Though the parties and the NEC did not reach a consensus on what that discrepancy means – that decision will be left to the Constitutional Council – both parties, along with Funcinpec and the NEC, signed a document agreeing that irregularities had taken place.
“The Constitutional Council has to resolve all of the complaints filed by the CNRP transparently, and it is not fair if the Constitutional Council rejects our complaint by claiming that the election irregularities will not affect the result,” opposition lawmaker Kuoy Bunrouen said, noting that the examination of the original documents was a positive step. “If they [NEC] committed fraud with the invalid votes, then it affects the CNRP’s invalid votes.”
Bunroeun went on to say that, by the CNRP’s count, there were about 100 invalidated ballots missing from the opened packages.
“The Constitutional Council has to find out the reason why that many invalid votes were lost and where they went,” he continued, adding that even if only a small percentage of ballots were improperly invalidated, it could have a huge impact, especially in hotly contested constituencies.
Kandal is perhaps the clearest example of such a case, with the CNRP maintaining that it was fewer than 170 votes shy of picking up an additional seat – a claim buttressed by an independent researcher’s analysis.

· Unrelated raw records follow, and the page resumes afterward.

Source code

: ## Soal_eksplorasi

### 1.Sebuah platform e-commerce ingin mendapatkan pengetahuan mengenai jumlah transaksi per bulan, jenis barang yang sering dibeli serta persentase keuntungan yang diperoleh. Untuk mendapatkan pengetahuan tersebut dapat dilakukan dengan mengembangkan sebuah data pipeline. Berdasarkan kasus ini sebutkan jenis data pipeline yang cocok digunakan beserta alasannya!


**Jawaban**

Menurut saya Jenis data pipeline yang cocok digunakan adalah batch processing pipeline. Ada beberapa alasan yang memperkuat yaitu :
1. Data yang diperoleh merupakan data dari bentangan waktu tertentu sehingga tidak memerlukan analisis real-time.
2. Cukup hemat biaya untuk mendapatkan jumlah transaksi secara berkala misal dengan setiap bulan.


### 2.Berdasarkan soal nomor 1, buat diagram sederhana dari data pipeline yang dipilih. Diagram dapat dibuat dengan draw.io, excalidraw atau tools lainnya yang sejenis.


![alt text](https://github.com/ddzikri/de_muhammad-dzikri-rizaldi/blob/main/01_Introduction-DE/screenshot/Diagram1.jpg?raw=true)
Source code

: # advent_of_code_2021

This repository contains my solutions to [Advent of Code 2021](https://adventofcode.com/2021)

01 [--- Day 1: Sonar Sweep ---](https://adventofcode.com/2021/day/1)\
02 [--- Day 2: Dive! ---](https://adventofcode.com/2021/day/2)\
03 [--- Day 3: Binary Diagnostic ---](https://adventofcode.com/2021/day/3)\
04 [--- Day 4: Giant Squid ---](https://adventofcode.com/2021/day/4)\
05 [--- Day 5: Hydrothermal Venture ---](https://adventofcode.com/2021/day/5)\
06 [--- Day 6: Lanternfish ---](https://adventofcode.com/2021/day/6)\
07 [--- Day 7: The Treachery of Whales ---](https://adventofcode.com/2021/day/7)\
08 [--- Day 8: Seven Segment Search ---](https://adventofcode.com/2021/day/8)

Constitutional Council spokesman Prom Nhean Vicheth, who observed the count at NEC headquarters, said that the council would resolve the remaining complaints transparently.
“We will consider [this] and will make an effort to resolve the problem no later than the scheduled announcement of the official election results by the NEC,” Vicheth said. “It is not about which political party will benefit or lose, but the most important thing here is to show transparency and make it clean.”
But Cambodian Center for Human Rights president Ou Virak, who sent an observer to the proceedings, said that issues with the recount – including the fact that the vast majority of the 13 packages were improperly sealed – made the results far from certain.
“Some were not secured at all … some were not sealed properly,” he said, confirming that while the vote count for the main parties was indeed the same, “it was actually different in the number of votes voided, which would have affected the smaller parties”.
“The fact that the package was tampered [with], or not sealed properly, will give rise to more questions or accusations than answers,” he added.
However, Tep Nytha, secretary-general of the NEC, brushed off such concerns as a “technical problem” stemming from inadequately trained local staffers.
“We found that the mistake occurred from a technical problem, and did not affect the result of the election for any political party,” he said. “Nothing is secret after we opened the Safety Package A, and the result remained the same between the official form 1102, [form] 1108 and the vote-tallying paper.”
Nytha went on to say that the NEC would go ahead with the unveiling of official election results on September 8, as long as the Constitutional Council had rendered its final decisions.
But CCHR’s Virak questioned the ability of the council to render an impartial decision, and suggested that the decision to open Safety Package A in the Kratie stations was a “political decision” aimed at appeasing the opposition. The real battleground is yet to come, he said.
“I think the one that everyone is waiting for is actually Kandal,” he said.